CONJUNTO DE TAREFAS:
a) Reproduza fielmente o trecho do texto sobre os dragões que vai de "Penicilina, açúcar refinado, cultura." até "Hic sunt dracones.", inclusive.
b) Dê sequência ao texto sobre os dragões, começando logo após a última frase apresentada.

TEXTO DE ESTUDO:

____________

There be dragons

Penicilina, açúcar refinado, cultura.

Se você somar a isso o higienismo burguês, que tentou varrer mendigos, loucos e gente pelada das ruas, a única conclusão possível parece teoria da conspiração.

Se os dragões existem, podem ser assinalados em nossos mapas. Hic sunt dracones.

A ministração cuidadosa de DSTs vira tesoura de poda para um frondoso topiário de mais de 7 bilhões de psiques.

Ainda há quem prefira os mortos em piras ou esquartejados por abutres, mas o higienismo desnaturaliza a morte nas cidades, não só grandes.

Já não ficamos perto o suficiente dos mortos.

E essa seclusão dos cadáveres é o pano que os dragões usam para saborear as sombrias gordas ou ortonalos que somos, cevados por penicilina, açúcar refinado e cultura.

____________

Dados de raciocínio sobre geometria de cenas

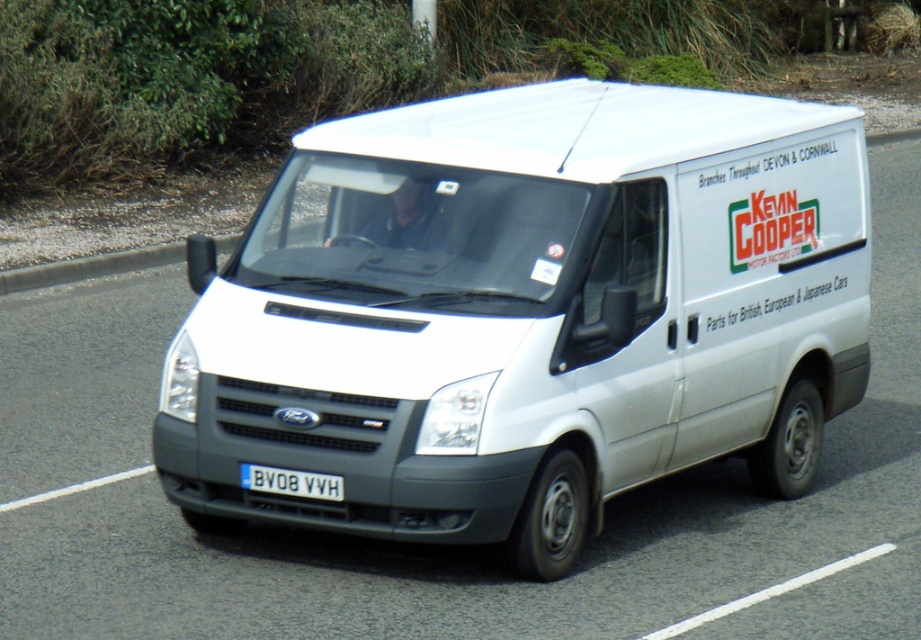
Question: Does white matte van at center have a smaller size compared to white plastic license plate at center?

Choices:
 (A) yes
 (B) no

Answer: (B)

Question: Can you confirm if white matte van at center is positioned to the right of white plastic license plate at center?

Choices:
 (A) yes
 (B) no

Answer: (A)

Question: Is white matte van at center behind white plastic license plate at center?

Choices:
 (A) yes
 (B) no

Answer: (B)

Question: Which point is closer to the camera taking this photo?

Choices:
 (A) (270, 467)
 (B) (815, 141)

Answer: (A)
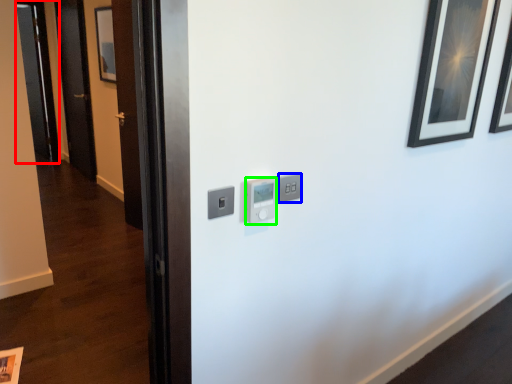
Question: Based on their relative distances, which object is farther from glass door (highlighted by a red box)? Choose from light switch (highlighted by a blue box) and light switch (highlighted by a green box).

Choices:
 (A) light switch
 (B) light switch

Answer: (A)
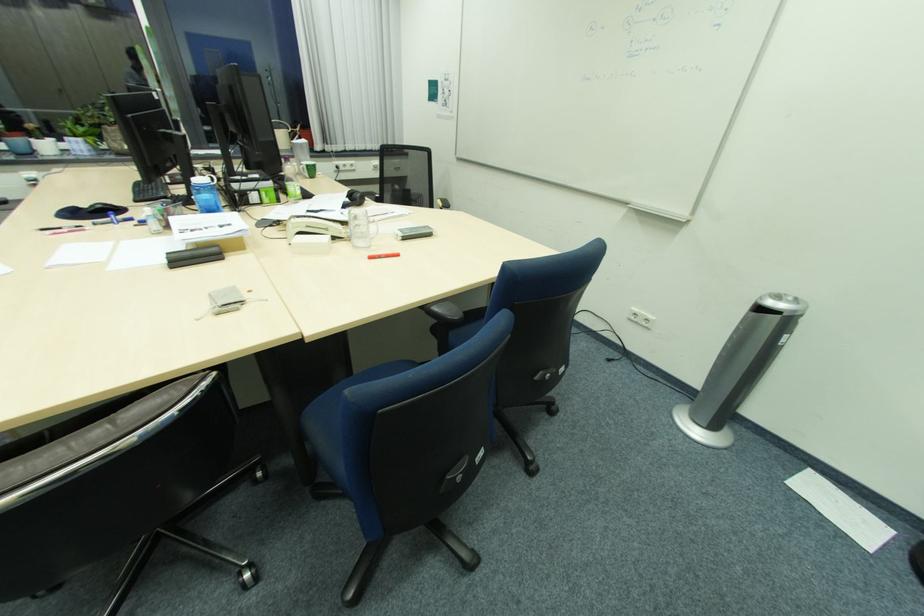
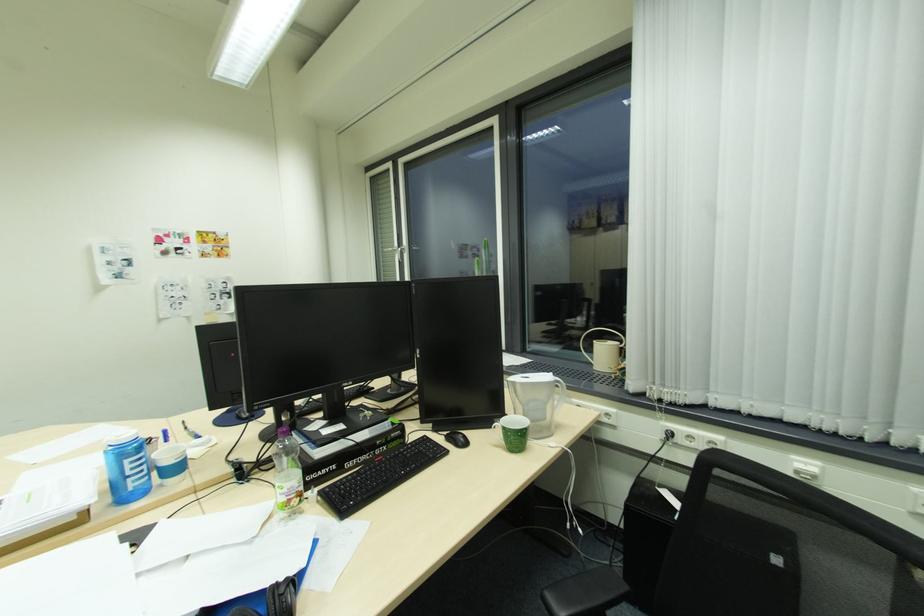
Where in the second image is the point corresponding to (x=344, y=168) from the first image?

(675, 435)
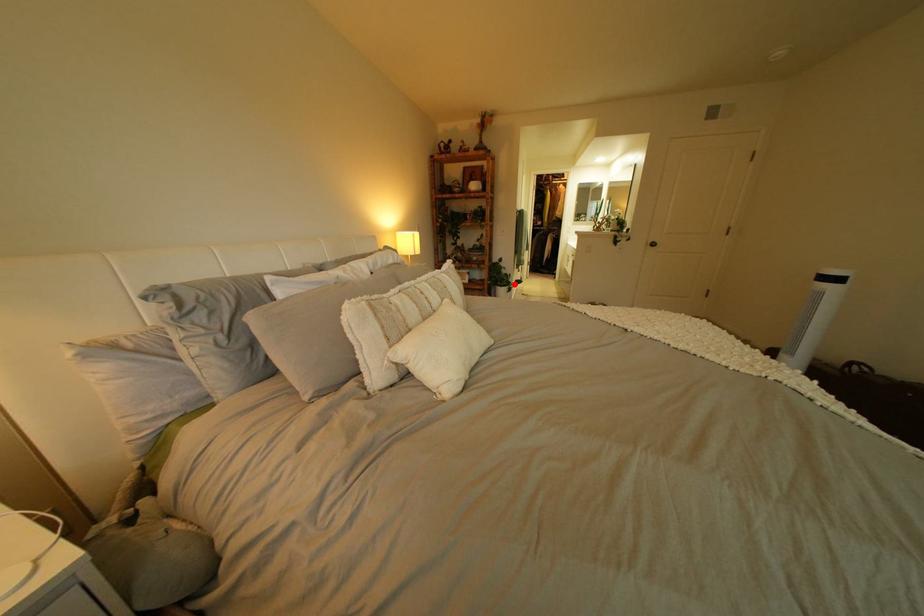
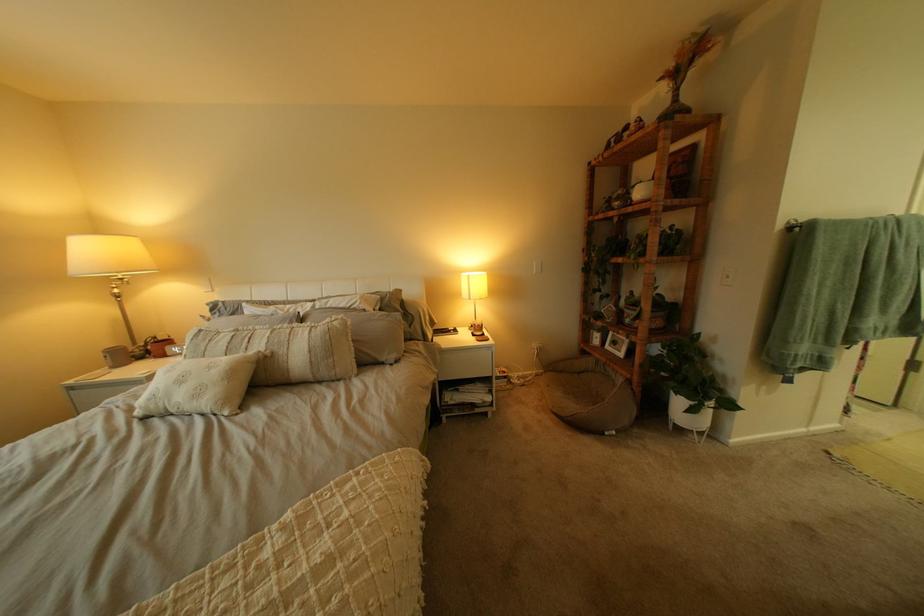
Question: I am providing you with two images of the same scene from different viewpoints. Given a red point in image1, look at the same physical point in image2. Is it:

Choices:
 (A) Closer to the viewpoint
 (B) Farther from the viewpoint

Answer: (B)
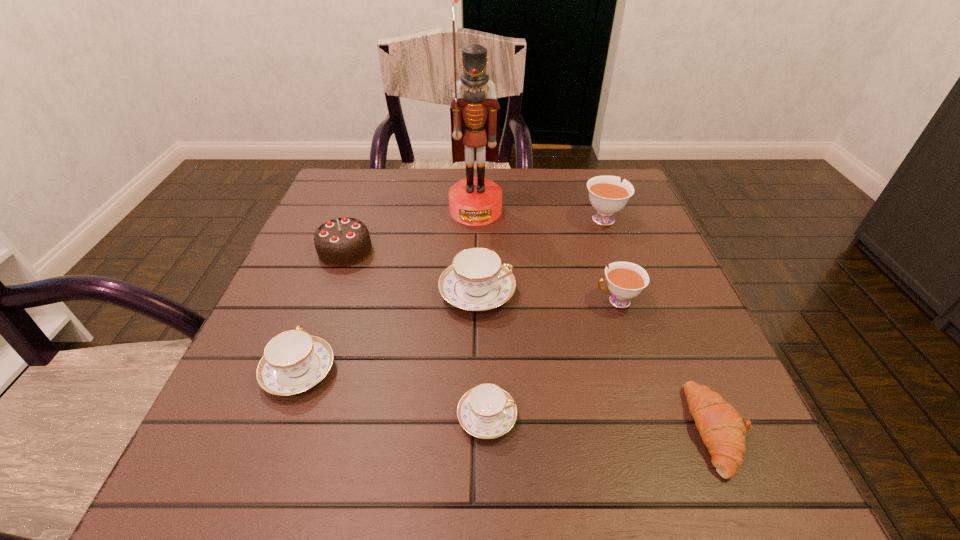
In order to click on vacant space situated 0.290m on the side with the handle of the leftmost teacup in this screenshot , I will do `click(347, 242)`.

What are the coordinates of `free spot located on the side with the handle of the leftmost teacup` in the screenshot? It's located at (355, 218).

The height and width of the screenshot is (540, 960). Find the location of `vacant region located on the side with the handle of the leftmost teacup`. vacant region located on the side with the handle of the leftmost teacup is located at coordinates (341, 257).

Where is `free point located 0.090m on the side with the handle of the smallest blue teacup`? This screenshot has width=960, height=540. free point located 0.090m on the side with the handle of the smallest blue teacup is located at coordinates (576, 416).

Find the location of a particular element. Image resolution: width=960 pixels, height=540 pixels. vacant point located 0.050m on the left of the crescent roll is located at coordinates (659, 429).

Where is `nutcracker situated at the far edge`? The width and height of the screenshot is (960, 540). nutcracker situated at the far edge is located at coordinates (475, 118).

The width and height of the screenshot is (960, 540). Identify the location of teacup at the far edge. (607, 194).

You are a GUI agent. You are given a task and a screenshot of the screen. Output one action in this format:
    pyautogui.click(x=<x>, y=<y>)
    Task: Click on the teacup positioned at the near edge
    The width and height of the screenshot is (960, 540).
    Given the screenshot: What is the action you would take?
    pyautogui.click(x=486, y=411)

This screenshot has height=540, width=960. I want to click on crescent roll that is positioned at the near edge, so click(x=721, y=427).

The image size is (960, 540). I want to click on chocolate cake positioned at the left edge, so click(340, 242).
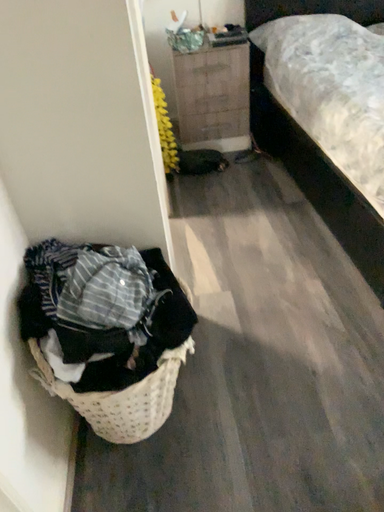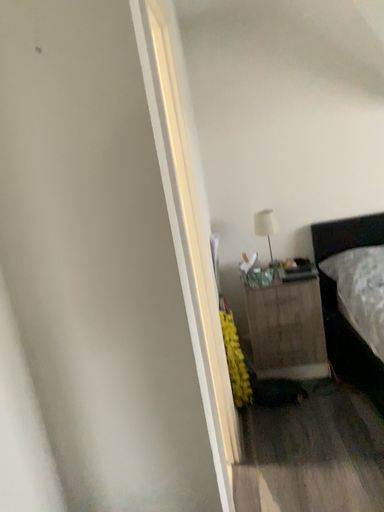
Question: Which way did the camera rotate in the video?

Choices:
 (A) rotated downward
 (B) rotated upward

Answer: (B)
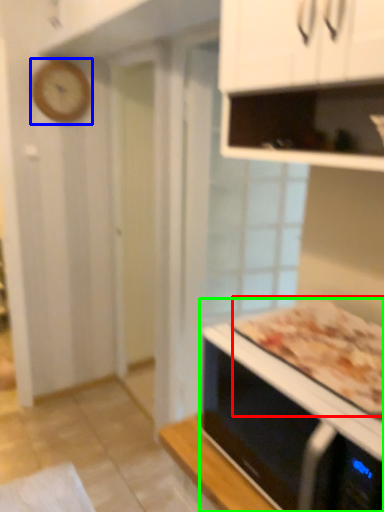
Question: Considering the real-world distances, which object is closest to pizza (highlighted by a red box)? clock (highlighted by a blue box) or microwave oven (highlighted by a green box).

____________

RESPOSTAS DO EXERCÍCIO:
a)
Penicilina, açúcar refinado, cultura.

Se você somar a isso o higienismo burguês, que tentou varrer mendigos, loucos e gente pelada das ruas, a única conclusão possível parece teoria da conspiração.

Se os dragões existem, podem ser assinalados em nossos mapas. Hic sunt dracones.

b)
Afogado em açúcar e cultura, os ossos do ortolan se partem num ambiente discreto e requintado. Mas a imagem veio daqui: http://www.ultracurioso.com.br/chefs-franceses-querem-servir-passaro-usado-no-prato-mais-sadico-do-mundo/

São seres multidimensionais os dragões. Apenas o corpo não sacia a fome. Algo há num sistema nervoso saturado de cultura, prenhe de vidas psicológicas, que atiça a sanha dessas criaturas.

Não existe ainda no Medium as tags burguesia, bourgeosie, bourgeois etc. HSD?